It is important for pigs to have a generous amount of fat, as this is vital for sausages, bacon, ham, charcuterie and roasting joints. During cooking the fat provides sweetness and moisture. You may not have known that throughout the year, the amount of fat on a pig varies, so the meat changes seasonally. In the summer, pigs don't have as much fat, but in the winter, they lay down more to help them keep warm.
Pork is best cooked on the bone with its fat, as both bones and fat deepen the flavour and enrich the final dish. The Importance of pork fat cannot be underestimated, not only does it intensify the flavour, it bastes the meat as it cooks and prevents it from drying out. So, never trim the fat off before cooking! You can always take it off before eating if you prefer.
If cooked properly and slowly, pork fat will melt, seep through the meat and then disappear into the cooking juices from where it can be skimmed off, leaving a sweet and tender, juicy piece of pork.
All too often meat comes at a suspiciously bargain price. With meat, there is no such thing as a bargain. Cheap meat will always come with a compromise, both to the animal's quality of life and to the flavour and quality.
FORE END CUTS
As is the case with all animals, the meat closer to the front of the pig is the sweetest tasting. This is because most of the pig's weight is carried by the front legs, and most of the body's movement takes place at the front of the pig, with its head, neck and front legs. All this constant exercise bulks up the muscles and adds fat marbling throughout. The meat from this area - with all the connective tissues around its complex muscle structure - needs to be cooked long and slow to break down the muscles. The extra fat adds flavour and melts through the meat to increase moisture and give it a juicy, tender flavour. In short, the front of the pig gives great, sweet-tasting meat that is good value.

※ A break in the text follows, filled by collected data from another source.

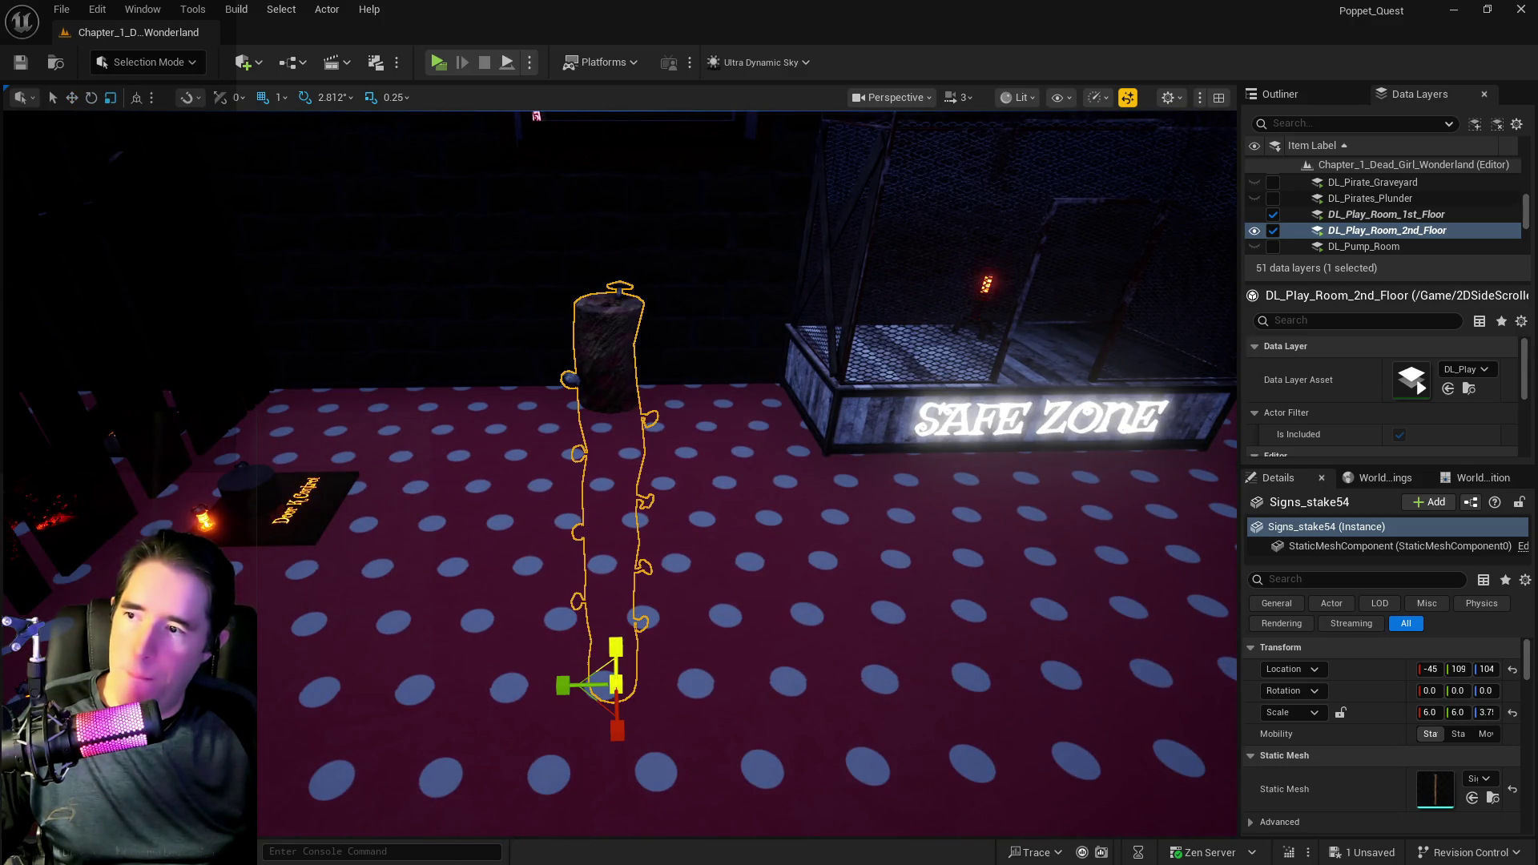
- Select Signs_stake53 and move it along X beside the other stake near SAFE ZONE
mouse_move(601, 464)
left_mouse_down()
mouse_move(326, 401)
mouse_move(776, 450)
left_mouse_up()
left_click(326, 401)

Pigs have exceptionally long backs and occasionally one extra rib, called a floating rib. The middle of the pig offers great quality meat in the upper part of the body and of course the wonderful belly, which is very popular roasted with its crispy crackling, or cured and turned into streaky bacon.
HIND END CUTS
The rear of the pig has less fat running through the meat and this part is used to make the classic British ham. You can also roast the back leg, but careful attention is needed so that the meat doesn't dry out during cooking due to the lack of marbled fat within the muscles.